Con las botas puestas

   Desde hacía ya unos cuantos años había decidido dedicar la última etapa de su vida al alojamiento de viajeros. Pulula por la Plaza Mayor en busca de posibles inquilinos, ofreciendo una más de las múltiples ofertas de alojamiento que en la ciudad existen. Ella no es joven y enérgica; no vende su producto con tanta gracia como sus competidores e incluso su apariencia puede causar cierta desconfianza. Uno hasta puede pensar que es una mujer menesterosa, que por circunstancias de la vida ése es el medio que tiene una anciana para subsistir en un mundo hostil. 

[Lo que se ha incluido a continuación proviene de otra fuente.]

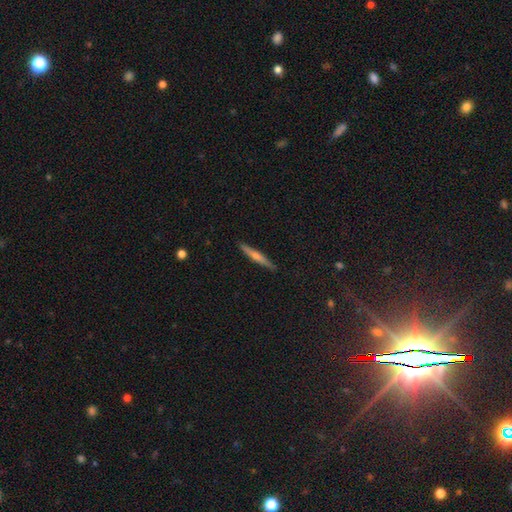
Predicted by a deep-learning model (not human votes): A featured or disk galaxy (63%) viewed edge-on (97%) with a rounded central bulge (77%).

Vote fractions:
- Smooth or featured? featured or disk: 63% / smooth: 29% / star or artifact: 8%
- Edge-on disk? yes: 97% / no: 3%
- Edge-on bulge? rounded: 77% / none: 18% / boxy: 5%
- Merging? none: 91% / minor disturbance: 7% / major disturbance: 1% / merger: 1%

   Pero no. Lo que esta señora hizo en su día no fue más que hacer una elección: la elección de no parar, de seguir en movimiento, de seguir haciendo cosas sin estancarse en el camino. Y es que a lo largo de su vida había visto irse a demasiada gente, y estaba segura de que el anquilosamiento tenía mucho que ver con ello. Veía cómo se recluían más y más, sin ánimo de seguir descubriendo nuevos horizontes porque decían no tener edad para eso. Ella pensaba que la inmovilidad, en definitiva, siempre había sido sinónimo de enfermedad.

   Así es como, alojando viajeros de todo el mundo, ella había conseguido la actividad que necesitaba, convirtiéndola en su medicina para seguir dejando atrás al de la guadaña. Como intentando beber un poco de la vitalidad de otros, ofrece a extraños una parte de su casa a cambio de poco dinero y quizás algo de conversación. Y no le importa que a sus allegados no les guste su iniciativa o que terceros se rían del humilde hospedaje que ofrece, pues su único anhelo es tan solo vivir… y esperar la muerte con las botas puestas.